I'm that type of guy to leave my s'mores in your camper.

Mar 10, 2011 11:24

I had dinner last night at Sultan Palace with my neighbor and her house guest. I didn't want to be the one picking the restaurant, since I wasn't the guest, but I was glad when we all decided on the place. I like their food, even if their atmosphere isn't quite as good at their new location. The setting was a little bit nicer when they were located on Drachman, or wherever it was. I guess Main Gate Square, its current location, provides a more interesting surrounding, though.

I might be having lunch later this week with a former co-worker (from my College of Public Health days), who's going to be in town again after moving to Flagstaff.

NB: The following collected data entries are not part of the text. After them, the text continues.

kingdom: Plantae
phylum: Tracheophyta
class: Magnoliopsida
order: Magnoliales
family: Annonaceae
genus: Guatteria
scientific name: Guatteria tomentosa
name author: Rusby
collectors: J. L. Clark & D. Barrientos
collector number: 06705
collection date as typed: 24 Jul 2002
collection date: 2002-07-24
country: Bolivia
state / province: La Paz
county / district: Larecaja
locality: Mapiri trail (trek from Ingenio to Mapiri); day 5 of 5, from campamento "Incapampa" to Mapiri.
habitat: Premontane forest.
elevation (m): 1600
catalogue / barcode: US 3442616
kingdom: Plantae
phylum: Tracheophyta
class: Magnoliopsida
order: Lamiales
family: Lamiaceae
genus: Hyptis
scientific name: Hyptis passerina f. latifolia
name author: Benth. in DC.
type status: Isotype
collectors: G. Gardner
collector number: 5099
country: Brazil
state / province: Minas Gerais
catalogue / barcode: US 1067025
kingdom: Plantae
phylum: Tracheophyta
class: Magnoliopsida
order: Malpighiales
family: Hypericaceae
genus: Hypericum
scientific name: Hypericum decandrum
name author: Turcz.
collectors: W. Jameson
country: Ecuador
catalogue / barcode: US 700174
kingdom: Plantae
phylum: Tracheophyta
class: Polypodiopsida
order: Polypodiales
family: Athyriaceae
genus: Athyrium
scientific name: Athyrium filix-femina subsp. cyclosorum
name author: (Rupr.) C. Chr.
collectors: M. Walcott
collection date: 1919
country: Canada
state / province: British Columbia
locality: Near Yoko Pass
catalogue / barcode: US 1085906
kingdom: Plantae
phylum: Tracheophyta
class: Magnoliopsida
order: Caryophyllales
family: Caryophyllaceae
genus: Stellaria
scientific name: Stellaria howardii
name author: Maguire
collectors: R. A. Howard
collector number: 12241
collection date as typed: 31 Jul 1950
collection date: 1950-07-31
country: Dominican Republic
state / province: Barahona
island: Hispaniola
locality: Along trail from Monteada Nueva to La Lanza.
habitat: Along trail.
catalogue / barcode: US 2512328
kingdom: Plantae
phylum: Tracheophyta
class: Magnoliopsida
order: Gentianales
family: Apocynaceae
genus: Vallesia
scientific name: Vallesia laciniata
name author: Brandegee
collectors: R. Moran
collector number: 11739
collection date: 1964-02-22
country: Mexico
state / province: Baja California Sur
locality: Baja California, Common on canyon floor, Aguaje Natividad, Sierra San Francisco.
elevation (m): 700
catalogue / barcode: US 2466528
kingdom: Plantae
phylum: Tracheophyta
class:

The Tucson Festival of Books is this weekend, so I'll probably check that out.

On that note, below are a few excerpts I wanted to copy from Lisa Dodson's The Moral Underground: How Ordinary Americans Subvert an Unfair Economy.In community discussions, people have argued that all taking is not equal. It's one thing to steal from yourself when you don't need it; that most people view as morally illegitimate and corrupt. But most say it's something else to steal when your children are in real need, for example. Just about everyone I've talked to over the years--working- or middle-class--says that when it comes to a hungry child, there is no such thing as stealing (21).

In fact, even Adam Smith, one of the fathers of capitalism, believed that a worker should earn "wages [that] must at least be sufficient to maintain him...otherwise it would be impossible for him to bring up his family" (39).

Smith seems also to ponder the meaning of "subsistence" and how wages ought to allow "credible" people--those who are working in the nation's jobs--to live according to the "customs of the country." To be paid wages that render the nation's workers unable to participate in the country's customs, in ordinary society, because they cannot purchase the most basic commodities of life, was "indecent" to Smith (39-40).